Brano proposto:
================================
Economisti, analisti e noi qui al Giornale – ricorda Marcello Zacché – abbiamo intuito e scritto che la crisi energetica era la nuova pandemia fin dai primi giorni del gennaio scorso. Più di un mese prima della guerra in Ucraina.
Gli effetti del Covid sull’economia, come li abbiamo conosciuti nel 2020 a causa del lockdown, hanno cessato di essere disastrosi già dalla fine di quello stesso anno. Grazie ai vaccini (in principio è bastato anche solo l’effetto annuncio), la pandemia ha smesso di minacciare il nostro benessere complessivo ormai da tempo, pur restando in prima pagina.
Quello che invece è cambiato, nel corso del 2021, è stato il costo delle materie prime, la cui manifestazione più eclatante è l’aumento della bolletta energetica. Un problema che ci è stato presentato per qualche mese come transitorio – colpevoli più di tutti alcuni economisti e in particolare quelli fra loro che di mestiere fanno i banchieri centrali – per poi capire che invece sarebbe durato a lungo.
Tutto questo prima della guerra. Figuriamoci dopo, visto che parliamo di un conflitto tra il primo esportatore di gas in Europa e il quinto produttore di grano del mondo. Per cui, se a gennaio il tema era quello dei prezzi, ora è diventato addirittura quello degli approvvigionamenti.
Dopodiché ci limitiamo ad osservare che il difetto rimane sempre lo stesso: quello di mandare avanti l’economia italiana a forza di emergenze.
Sono ormai vent’anni che l’esecutivo non riesce a mettere l’agenda economica al primo posto. E il risultato è la scarsa crescita del nostro Pil, di gran lunga fanalino di coda delle grandi economie europee. L’Italia ha un problema naturale di risorse.
Eppure, dopo Enrico Mattei, del quale correrà in ottobre il sessantesimo anniversario dalla scomparsa, nessuno ha più avuto in testa un progetto-Paese. Ed è esattamente ciò che manca.
================================
Voci di dati archiviate

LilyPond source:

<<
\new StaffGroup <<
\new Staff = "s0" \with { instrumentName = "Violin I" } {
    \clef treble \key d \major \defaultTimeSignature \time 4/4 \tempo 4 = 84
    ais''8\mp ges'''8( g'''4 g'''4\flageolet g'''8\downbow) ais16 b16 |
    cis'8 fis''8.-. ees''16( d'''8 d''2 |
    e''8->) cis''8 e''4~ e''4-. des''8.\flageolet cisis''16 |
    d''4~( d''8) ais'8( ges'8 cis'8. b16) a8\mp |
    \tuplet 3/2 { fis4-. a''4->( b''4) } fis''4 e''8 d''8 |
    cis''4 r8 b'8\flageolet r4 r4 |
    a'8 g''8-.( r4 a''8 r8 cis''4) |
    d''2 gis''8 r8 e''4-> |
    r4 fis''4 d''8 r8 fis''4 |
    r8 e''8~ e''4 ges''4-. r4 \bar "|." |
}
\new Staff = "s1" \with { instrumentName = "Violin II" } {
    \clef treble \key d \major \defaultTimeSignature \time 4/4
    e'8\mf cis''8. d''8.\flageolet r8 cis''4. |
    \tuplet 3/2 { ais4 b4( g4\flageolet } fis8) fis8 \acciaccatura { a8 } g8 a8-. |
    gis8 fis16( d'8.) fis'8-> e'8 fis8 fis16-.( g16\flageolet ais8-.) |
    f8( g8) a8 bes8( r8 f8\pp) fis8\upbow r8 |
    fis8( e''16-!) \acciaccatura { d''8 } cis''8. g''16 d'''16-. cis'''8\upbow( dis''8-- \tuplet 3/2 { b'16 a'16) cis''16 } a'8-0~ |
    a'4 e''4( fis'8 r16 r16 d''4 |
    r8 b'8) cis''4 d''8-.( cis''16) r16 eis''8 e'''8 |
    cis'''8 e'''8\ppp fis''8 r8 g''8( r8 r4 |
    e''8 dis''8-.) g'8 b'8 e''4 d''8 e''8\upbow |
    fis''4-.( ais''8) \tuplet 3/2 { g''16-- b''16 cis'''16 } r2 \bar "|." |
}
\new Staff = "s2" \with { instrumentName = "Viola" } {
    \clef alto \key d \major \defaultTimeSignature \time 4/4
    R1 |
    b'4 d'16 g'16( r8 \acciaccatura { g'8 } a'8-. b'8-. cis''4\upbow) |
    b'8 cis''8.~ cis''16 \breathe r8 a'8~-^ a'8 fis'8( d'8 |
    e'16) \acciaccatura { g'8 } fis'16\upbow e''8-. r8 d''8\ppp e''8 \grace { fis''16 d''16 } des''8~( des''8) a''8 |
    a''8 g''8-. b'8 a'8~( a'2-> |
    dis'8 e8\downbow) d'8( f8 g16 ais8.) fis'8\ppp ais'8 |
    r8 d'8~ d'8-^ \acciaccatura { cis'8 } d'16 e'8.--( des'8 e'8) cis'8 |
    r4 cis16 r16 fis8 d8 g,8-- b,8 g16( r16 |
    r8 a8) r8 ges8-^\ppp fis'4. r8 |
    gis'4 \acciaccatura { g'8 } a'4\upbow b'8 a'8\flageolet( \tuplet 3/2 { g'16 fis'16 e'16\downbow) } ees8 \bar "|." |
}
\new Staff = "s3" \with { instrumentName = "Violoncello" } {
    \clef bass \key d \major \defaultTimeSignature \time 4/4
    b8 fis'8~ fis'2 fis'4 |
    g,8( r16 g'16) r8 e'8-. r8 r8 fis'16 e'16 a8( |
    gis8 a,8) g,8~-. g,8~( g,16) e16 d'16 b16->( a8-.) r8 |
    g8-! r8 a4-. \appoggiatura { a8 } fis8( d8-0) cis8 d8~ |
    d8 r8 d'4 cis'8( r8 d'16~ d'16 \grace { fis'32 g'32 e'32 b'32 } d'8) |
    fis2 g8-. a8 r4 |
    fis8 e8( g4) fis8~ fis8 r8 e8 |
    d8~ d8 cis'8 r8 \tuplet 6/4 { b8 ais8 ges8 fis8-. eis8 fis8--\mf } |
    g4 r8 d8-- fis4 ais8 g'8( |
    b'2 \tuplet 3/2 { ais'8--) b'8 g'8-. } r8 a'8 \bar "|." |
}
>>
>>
================================
Obiettivo dell'esercizio:
Riproduci parola per parola il tratto del brano sulla crisi energetica che va da "Sono ormai vent’anni" fino a "ciò che manca.".

Soluzione:
Sono ormai vent’anni che l’esecutivo non riesce a mettere l’agenda economica al primo posto. E il risultato è la scarsa crescita del nostro Pil, di gran lunga fanalino di coda delle grandi economie europee. L’Italia ha un problema naturale di risorse.
Eppure, dopo Enrico Mattei, del quale correrà in ottobre il sessantesimo anniversario dalla scomparsa, nessuno ha più avuto in testa un progetto-Paese. Ed è esattamente ciò che manca.